July 31, 2012|By Anita S. Brenner

When the young editors of  “In the Shadow of Greatness” (Naval Institute Press 2012) asked me to help with their October California book tour, I was happy to help. 

I am one of 33 contributors to the book,  a collection of first-hand accounts by and about Naval Academy Class of 2002, the first class to graduate after Sept. 11th. 

Tom Brokaw likes the book. He wrote,  “All Americans should read this book.” 

“Wow!” I thought. “All Americans? Isn’t this a military book?”

But after I read the entire book, not just our chapter, I began to understand what Tom Brokaw meant. 

The theme of the book is leadership, a quality which extends beyond the Naval Academy, past the personal stories and into their generation at large. 
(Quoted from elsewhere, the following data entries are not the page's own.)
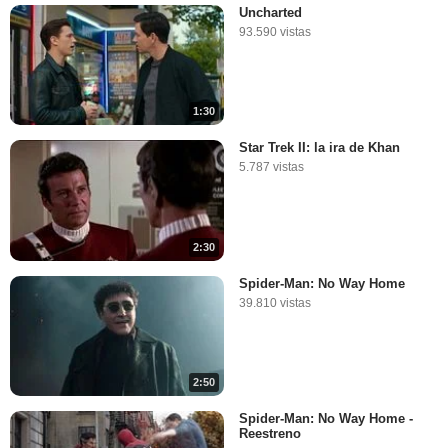
Uncharted
93.590 vistas
1:30
Star Trek II: la ira de Khan
5.787 vistas
2:30
Spider-Man: No Way Home
39.810 vistas
2:50
Spider-Man: No Way Home -
Reestreno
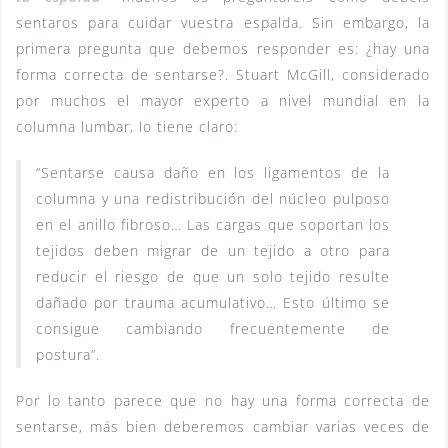
sentaros para cuidar vuestra espalda. Sin embargo, la
primera pregunta que debemos responder es: ¿hay una
forma correcta de sentarse?. Stuart McGill, considerado
por muchos el mayor experto a nivel mundial en la
columna lumbar, lo tiene claro:
“Sentarse causa daño en los ligamentos de la
columna y una redistribución del núcleo pulposo
en el anillo fibroso… Las cargas que soportan los
tejidos deben migrar de un tejido a otro para
reducir el riesgo de que un solo tejido resulte
dañado por trauma acumulativo… Esto último se
consigue cambiando frecuentemente de
postura”.
Por lo tanto parece que no hay una forma correcta de
sentarse, más bien deberemos cambiar varias veces de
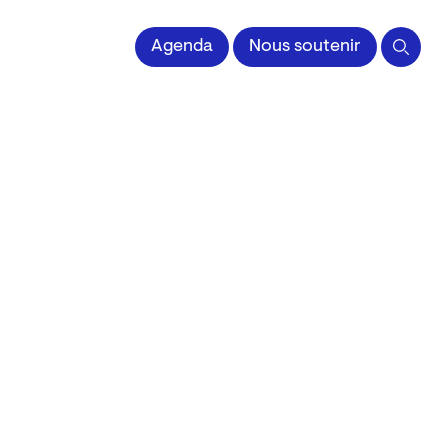
 l'Image imprimée
Agenda
Nous soutenir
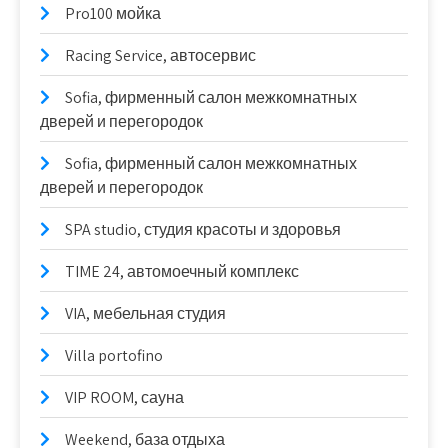
Pro100 мойка
Racing Service, автосервис
Sofia, фирменный салон межкомнатных
дверей и перегородок
Sofia, фирменный салон межкомнатных
дверей и перегородок
SPA studio, студия красоты и здоровья
TIME 24, автомоечный комплекс
VIA, мебельная студия
Villa portofino
VIP ROOM, сауна
Weekend, база отдыха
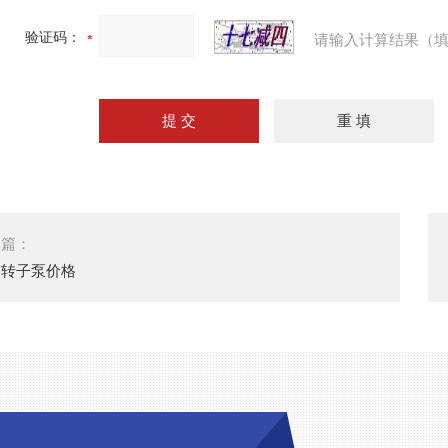
验证码：
请输入计算结果（填
一篇：
胶转子泵价格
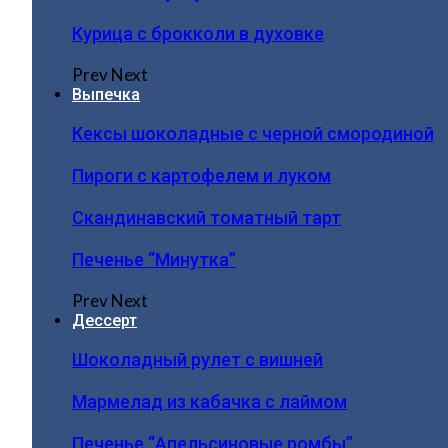
Курица с брокколи в духовке
Prev
Next
Выпечка
Кексы шоколадные с черной смородиной
Пироги c картофелем и луком
Скандинавский томатный тарт
Печенье “Минутка”
Prev
Next
Дессерт
Шоколадный рулет с вишней
Мармелад из кабачка с лаймом
Печенье “Апельсиновые ромбы”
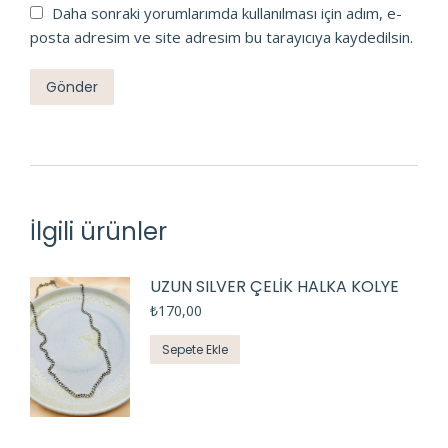
Daha sonraki yorumlarımda kullanılması için adım, e-
posta adresim ve site adresim bu tarayıcıya kaydedilsin.
İlgili ürünler
UZUN SILVER ÇELİK HALKA KOLYE
₺
170,00
Sepete Ekle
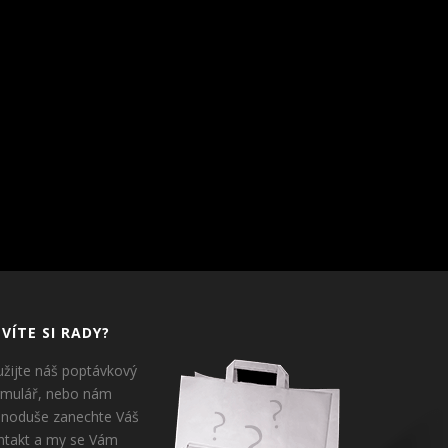
VÍTE SI RADY?
užijte náš poptávkový
rmulář, nebo nám
dnoduše zanechte Váš
ntakt a my se Vám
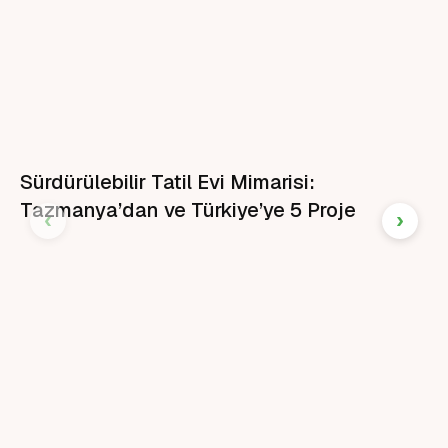
Sürdürülebilir Tatil Evi Mimarisi:
Tazmanya’dan ve Türkiye’ye 5 Proje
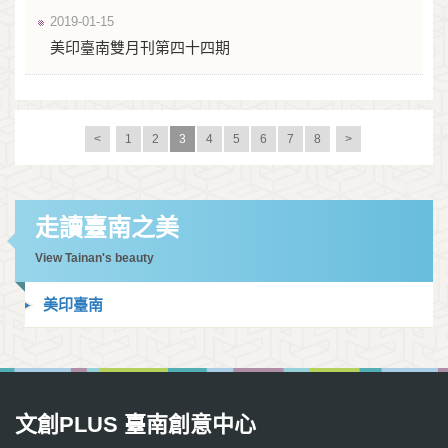
2019-01-15
美印臺南雙月刊第四十四期
<
1
2
3
4
5
6
7
8
>
走讀臺南之美
View Tainan's beauty
美印臺南
文創PLUS 臺南創意中心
This generation, which includes the Classes of 2002 though 2012, has lived through 10 years of war. What happened on Sept. 11, 2001 was significant, but the moral choices made by this generation on Sept. 12, 13, 14 and thereafter have formed their characters.

Our section of the book, of course, was about our son, Andrew, who died of cancer while on active duty as a young Marine second lieutenant. See more at 

Before I read the book, I believed that Andrew’s courage came from Plebe Summer at the Academy. Some of it did, but I now understand that the way he and his classmates faced September 11, the looming war, strengthened his character. 

Whether civilian or military, this is  our next greatest generation, because of the tearing down of the civil-military divide that has damaged my generation, the Vietnam generation. 

The Class of 2002 is different from my generation because they make choices. Several of my contemporaries have pointed this out to me, including my friend, Elaine LaMarr.  A 32-year-old  generation can be pro-life and vote for Obama, or pro-choice and vote for Romney. They can be hawks on foreign policy and progressive on domestic issues. My generation likes to pigeon hole.  The Class of 2002 rises above that. Prejudiced remarks are not the social norm for most of this generation. Sexual harassment on the job? Not accepted.